I can't believe it's been two weeks since I last posted something, but it makes sense given that my most persistent feeling lately has been that everything's slipping by me so fast, and I'm just scurrying along (in flats) trying to keep up. It's as if there are these long dead times, in which we do nothing -- laze about, watch shows, take naps, have friends over and eat and laugh -- offset by these frenetic times, where I'm multi-tasking like crazy and thinking about why it is that in my head doing more things faster at the same time = evolution. Yeah, I know that's nonsense.
A brief summation of where we stand today and what we've been up to during this e-bsence:
First things first, Joe is feeling great. Ever since last Friday when he got out of the hospital (more on that below), he has been good and strong. He went out on his team's ride Thursday morning, and he just headed out for more of same. Excellent! He's been troubled by a dry cough for the past week or so, but it's just an annoyance. All other systems are Go. He has already begun to dread next Wednesday when we start this whole thing over.
Last Thursday Joe suffered extreme pain as a result of the Neupogen shots he has to give himself following the chemo. They'd told us that a possible side effect was bone pain, which we filed away in our minds as bone ache, similar to how you feel when you're getting a fever. So when Joe, at work, about 9am, started to feel like his lower back was breaking, we didn't put it together. By the time I got him to the hospital, he'd been having these worsening waves of crippling, fall-on-the-floor pain for four hours. It took as many hours for them to find a pain medication that would take him out of agony, and allow him to sit down. That was a super-rough ride. He ended up spending the night in the hospital. Big love and thanks to Trixie and Josh for tracking us down in the ER, then bringing pizza and drinks; thanks to Alex, Lisa and Nick for visiting; and Jim and Donna, too, of course, for spending time with us there. By the next morning, 7am, Joe was ready to go.
Since then, since the hospital, it really has been pretty easy. Joe doesn't have the same energy, but is still going to work every day, and, now that his appetite is back, making dinner most every night. That's been great for me, since with the Bay Bridge down this week, my schedule has been stupid - the usual commute taking twice as long, which has its benefits (like watching a fat orange sun set from the middle of the span of the Golden Gate Bridge, in stop-and-go traffic; like forcing me to go slow, etc.) but mostly just eats into my Joe-time.

• Dataset extract
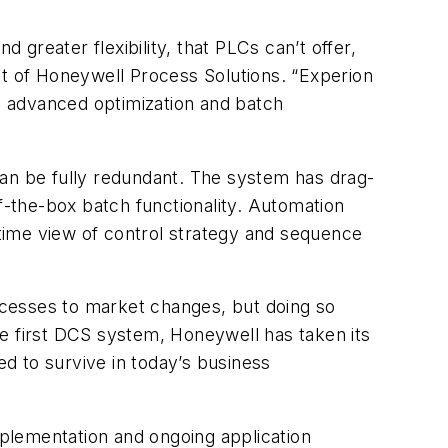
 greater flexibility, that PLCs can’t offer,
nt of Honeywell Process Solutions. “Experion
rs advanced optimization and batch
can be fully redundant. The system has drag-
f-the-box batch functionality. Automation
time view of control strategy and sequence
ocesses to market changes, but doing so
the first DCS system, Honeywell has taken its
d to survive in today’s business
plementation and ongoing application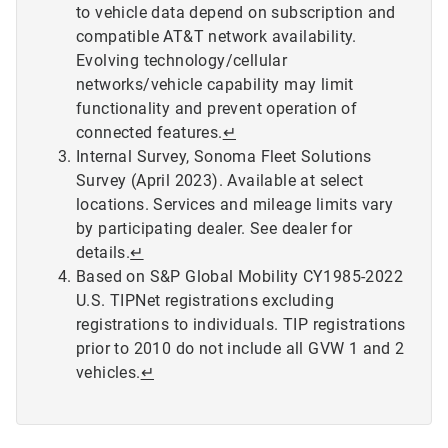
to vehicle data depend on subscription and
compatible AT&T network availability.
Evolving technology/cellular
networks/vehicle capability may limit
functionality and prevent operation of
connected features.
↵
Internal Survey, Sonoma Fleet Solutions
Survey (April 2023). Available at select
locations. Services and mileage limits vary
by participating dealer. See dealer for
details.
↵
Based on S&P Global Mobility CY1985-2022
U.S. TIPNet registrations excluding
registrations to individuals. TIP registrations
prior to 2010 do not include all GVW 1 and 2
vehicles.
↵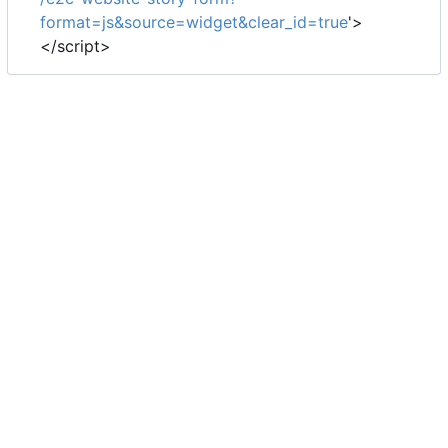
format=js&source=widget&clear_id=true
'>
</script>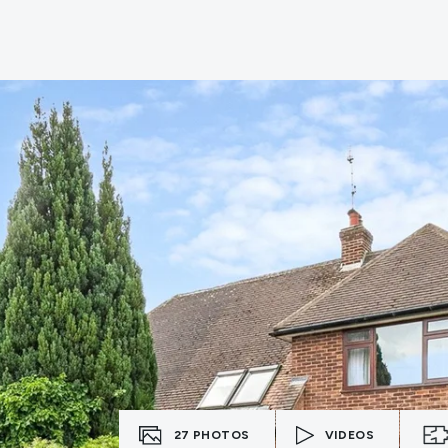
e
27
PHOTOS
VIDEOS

• Assignment
In the post about Joe's treatment, why didn't the sudden pain in Joe's lower back at work make them think of the Neupogen shots? Answer in one to three sentences.

• Solved exercise
They had been told that bone pain was a possible side effect, but they took that to mean a bone ache like the one you feel when a fever is coming on. Joe's pain felt like his lower back was breaking, so they didn't link it to the shots.